Up For Anything (How Did That Happen?)

I apologize for last week’s absence, but I was on vacation. I decided I was not going to push myself into squeezing an adventure into my R&R time. But as this past week proves, I am more open to serendipitous “adventures” since launching this blog. This fact has to be the single biggest and most unexpected benefit of this endeavour.

One of the motives to start this blog was that it would force me (through self-imposed weekly deadlines) to try new things, to live in the moment and find activities that I am passionate about. On a weekly basis this takes a lot of time, work and planning. And so I decide to take a week off from everything – work, the internet (harder than I thought it would be), and this blog.

The first half of my 10 days away were spent in what I know consider one of the most tranquil, lovely spots I have had the pleasure of visiting: Lake Vermillion.  Located approximately 225 miles north of Minneapolis, it is known as “the lake of the red sunset,” which really is the perfect way to describe the lake which stretches 40 miles across Cook, Minnesota.

A beautiful sunset over Lake Vermillion

Not surprisingly, fishing is a popular activity there, and the gentlemen in our party had gone out early one morning before breakfast and caught dinner while the ladies slept. Very civilized. While gobbling up their catch we discussed fishing again, potentially after dinner. Objectively speaking, if someone asked me to choose between sipping wine on a dock with good friends and watching the sun set, or going out on a boat and maybe – or maybe not – catching some fish, I would guess that I would choose the former. But that night I chose to fish!

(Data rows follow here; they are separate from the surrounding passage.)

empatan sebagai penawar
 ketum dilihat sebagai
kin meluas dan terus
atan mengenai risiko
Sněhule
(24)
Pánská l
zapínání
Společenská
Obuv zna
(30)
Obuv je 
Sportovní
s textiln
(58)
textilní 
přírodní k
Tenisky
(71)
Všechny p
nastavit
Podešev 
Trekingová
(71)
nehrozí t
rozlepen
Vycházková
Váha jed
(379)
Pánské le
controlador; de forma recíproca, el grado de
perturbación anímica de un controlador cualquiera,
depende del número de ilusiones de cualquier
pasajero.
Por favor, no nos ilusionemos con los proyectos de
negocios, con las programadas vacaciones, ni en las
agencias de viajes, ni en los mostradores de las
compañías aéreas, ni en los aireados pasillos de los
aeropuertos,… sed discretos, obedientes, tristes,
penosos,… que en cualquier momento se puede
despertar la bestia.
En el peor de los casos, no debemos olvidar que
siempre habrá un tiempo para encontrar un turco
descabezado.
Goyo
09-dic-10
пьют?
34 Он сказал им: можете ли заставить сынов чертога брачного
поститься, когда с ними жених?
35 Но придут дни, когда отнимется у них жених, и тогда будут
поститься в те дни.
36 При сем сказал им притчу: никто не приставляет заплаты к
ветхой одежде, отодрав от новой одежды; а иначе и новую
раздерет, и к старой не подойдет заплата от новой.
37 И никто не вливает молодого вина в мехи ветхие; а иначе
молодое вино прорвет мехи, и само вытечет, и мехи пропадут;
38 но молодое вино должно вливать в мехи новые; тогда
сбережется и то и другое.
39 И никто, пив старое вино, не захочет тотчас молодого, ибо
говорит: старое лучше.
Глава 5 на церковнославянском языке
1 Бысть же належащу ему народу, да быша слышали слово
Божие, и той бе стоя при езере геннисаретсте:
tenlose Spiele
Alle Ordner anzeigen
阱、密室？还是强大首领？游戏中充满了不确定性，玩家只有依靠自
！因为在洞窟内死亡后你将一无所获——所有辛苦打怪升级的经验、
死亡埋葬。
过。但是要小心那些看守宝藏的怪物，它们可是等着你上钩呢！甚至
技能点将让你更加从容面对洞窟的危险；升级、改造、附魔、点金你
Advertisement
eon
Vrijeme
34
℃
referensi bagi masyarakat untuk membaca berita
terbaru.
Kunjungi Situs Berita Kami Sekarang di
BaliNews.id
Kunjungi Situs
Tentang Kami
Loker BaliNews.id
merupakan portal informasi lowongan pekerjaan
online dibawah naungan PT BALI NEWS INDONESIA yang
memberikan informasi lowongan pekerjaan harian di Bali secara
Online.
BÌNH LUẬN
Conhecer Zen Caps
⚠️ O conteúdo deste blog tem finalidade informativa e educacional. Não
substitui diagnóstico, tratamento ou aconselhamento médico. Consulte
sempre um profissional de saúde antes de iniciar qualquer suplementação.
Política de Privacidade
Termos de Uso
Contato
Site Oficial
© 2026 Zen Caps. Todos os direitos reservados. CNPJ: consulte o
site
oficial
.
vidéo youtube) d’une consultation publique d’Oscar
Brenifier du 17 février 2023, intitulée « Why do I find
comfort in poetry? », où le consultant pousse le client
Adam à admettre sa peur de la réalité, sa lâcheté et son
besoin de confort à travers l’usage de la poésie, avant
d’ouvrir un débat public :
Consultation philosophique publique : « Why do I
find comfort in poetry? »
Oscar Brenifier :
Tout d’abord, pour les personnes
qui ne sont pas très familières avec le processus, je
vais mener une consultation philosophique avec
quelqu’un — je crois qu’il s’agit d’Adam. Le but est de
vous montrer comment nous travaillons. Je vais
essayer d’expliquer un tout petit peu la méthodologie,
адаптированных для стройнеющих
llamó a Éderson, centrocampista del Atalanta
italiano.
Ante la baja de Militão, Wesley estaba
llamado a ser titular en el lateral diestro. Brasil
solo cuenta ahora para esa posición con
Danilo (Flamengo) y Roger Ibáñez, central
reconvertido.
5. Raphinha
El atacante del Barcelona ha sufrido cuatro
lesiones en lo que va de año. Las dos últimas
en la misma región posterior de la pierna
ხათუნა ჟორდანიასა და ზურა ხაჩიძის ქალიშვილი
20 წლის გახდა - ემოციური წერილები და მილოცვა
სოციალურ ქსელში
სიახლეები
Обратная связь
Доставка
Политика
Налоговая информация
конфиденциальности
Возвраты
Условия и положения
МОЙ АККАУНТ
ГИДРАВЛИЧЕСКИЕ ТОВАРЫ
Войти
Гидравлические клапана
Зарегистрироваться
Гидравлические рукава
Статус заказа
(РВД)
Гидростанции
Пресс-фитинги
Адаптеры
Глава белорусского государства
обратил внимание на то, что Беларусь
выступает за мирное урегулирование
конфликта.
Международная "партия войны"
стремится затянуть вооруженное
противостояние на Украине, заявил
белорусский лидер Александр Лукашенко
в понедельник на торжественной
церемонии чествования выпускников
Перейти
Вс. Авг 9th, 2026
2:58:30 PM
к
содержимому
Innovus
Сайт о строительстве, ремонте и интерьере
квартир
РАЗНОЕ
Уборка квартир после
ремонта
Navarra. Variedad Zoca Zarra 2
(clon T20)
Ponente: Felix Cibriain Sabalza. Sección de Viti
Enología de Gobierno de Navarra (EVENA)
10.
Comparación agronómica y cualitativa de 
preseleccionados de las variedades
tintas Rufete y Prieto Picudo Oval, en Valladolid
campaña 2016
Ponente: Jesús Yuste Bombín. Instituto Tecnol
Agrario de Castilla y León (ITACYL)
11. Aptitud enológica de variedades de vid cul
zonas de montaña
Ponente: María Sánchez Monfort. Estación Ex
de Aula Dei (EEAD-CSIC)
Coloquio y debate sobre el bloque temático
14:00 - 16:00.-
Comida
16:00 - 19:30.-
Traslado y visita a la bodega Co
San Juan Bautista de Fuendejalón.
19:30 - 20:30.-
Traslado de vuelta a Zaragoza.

Full disclosure: I have fished before, but not seriously, and not for a very long time. I have a vague memory of reeling in a few very tiny fish from a local stream as a child. There was also my one and only outing with the Colby Fly Fishing Club freshman year when I nearly “caught” one of my fishing companions. But for all practical purposes I am not a fisherperson.

Additional disclosure: I had a lot of support on this fishing trip. Our wonderful guide John knew all the best spots on the lake, had high-tech equipment to spot fish under the water and even baited the line for me, so this was more like Fishing for Dummies, than Deadliest Catch…but it was fishing nonetheless.

We set out after dinner, with a rod and roadie in hand, and we waited…and waited…and waited. We did not get as much as a nibble. We did, however, get a front-row seat to an amazing sunset. Undeterred, we agreed to get up at 6:30 the next morning to try again (and by “agreed” I mean we looked at each other, shrugged, and mumbled “why not”).

That next morning it struck me that you have to really like your fishing partners. When you are up way too early, and the coffee (or diet coke in my case) has not kicked in yet, you have to be comfortable with the silence of the lake, and the people around you. Again, we waited…and waited.  We did get some nibbles; the walleye (the indigenous fish) seemed to like the worms and leaches we used.  Suddenly, John yelled that he had something, and too quickly for me to even think about protesting, he urged me to come over and reel in whatever was on the end of his line. As soon as I had his rod in my hand I knew whatever was on the other end of it was big. John had to instruct me on how to reel in a fish this large, and it happened so fast that I don’t quite remember how I did it.  Little by little I pulled the fish closer and closer to us and to the surface of the water. He (or she) appeared as a shadow initially, and then we could see his shape, size and scales, and John caught him in a net.

It was a big Walleye!  John measured and he was more than 26 inches long. John held him with one finger in his gills and invited me to grab him. I wasn’t sure if I was ready to stick a finger inside a fish so I took him from John with both my hands wrapped around his belly. After we took a picture, John took my fish, bent over the side of the boat, held him right under the surface of the water to revive him. Once the walleye was moving John released him and he disappeared into the water.

Me and my Walleye

Before I began this blog, I may very well have sat on that dock, or slept in.  And on another day I may well have decided to go with the fishing alternative. But on these two days, while on vacation, I said yes. That is what I do now, for things in  my life big and small…I say yes. That is what this blog inspires, and pushes me to do every week and now, it seems, every day.

I can’t wait to see what I say yes to next!